-- Required action --
In the passage about the bishops' audience with the pope, rewrite the part that opens with the words containing "After greeting each" and closes with "of St. Peter’s.)", replacing "Pope Benedict" with "the Holy Father".

-- Document passage --
————
After greeting each of us… Bishops Steib and Stika from Tennessee and Bishops Foys, Gainer, Medley and myself from Kentucky… Pope Benedict spoke of the depth of witness to our faith in our midst, so close to the tomb of St. Peter.  He spoke of the love of Christ at the center of our Church and of the suffering love that has been heroically given over the centuries because of Christ’s grace and the generous response of so many faithful disciples of Him. (This was especially fitting since earlier today we 20 Bishops of Region V celebrated Mass at the Tomb of St. Peter, on the floor below the main church of St. Peter’s.) 

Our Holy Father then invited our questions and our reflections about issues and challenges. A whole range of issues emerged.  As you might imagine, we spoke of the new evangelization in which we seek to invite those whose faith has been dampened as well as the special challenges of preserving religious freedom.  I have written in The Record on both.  We raised the important issue of respect for human life on the day in which hundreds of thousands of faithful gather in Washington, D.C. to stand up for life now for the 39th year following Roe versus Wade.
————
-- Supplied material --
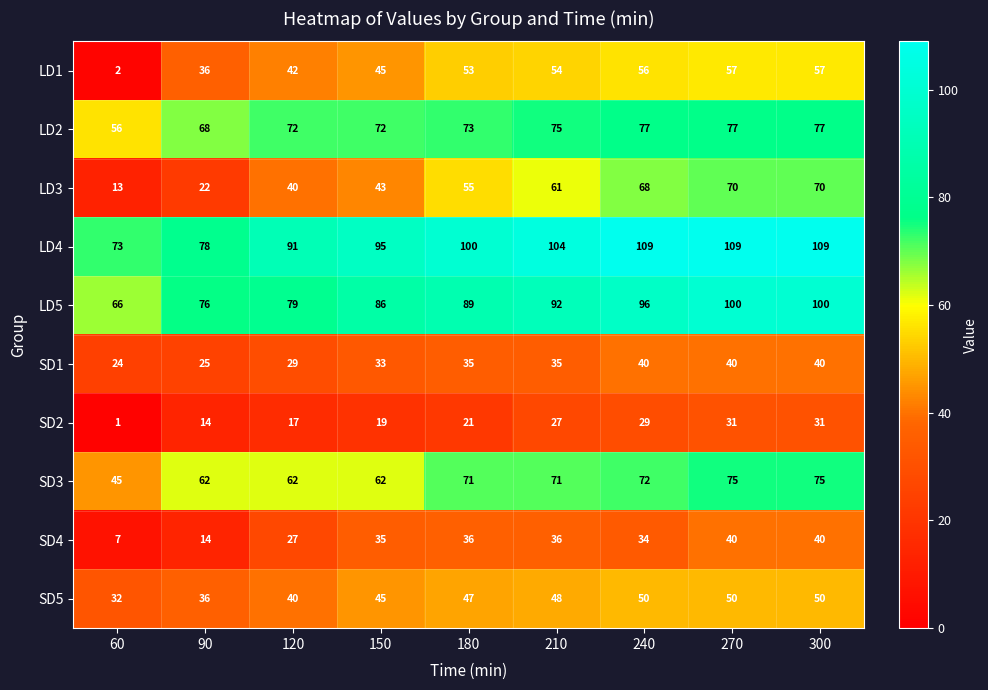

At which label is LD1 closest to 29?

90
————
-- Written response --
After greeting each of us… Bishops Steib and Stika from Tennessee and Bishops Foys, Gainer, Medley and myself from Kentucky… the Holy Father spoke of the depth of witness to our faith in our midst, so close to the tomb of St. Peter.  He spoke of the love of Christ at the center of our Church and of the suffering love that has been heroically given over the centuries because of Christ’s grace and the generous response of so many faithful disciples of Him. (This was especially fitting since earlier today we 20 Bishops of Region V celebrated Mass at the Tomb of St. Peter, on the floor below the main church of St. Peter’s.)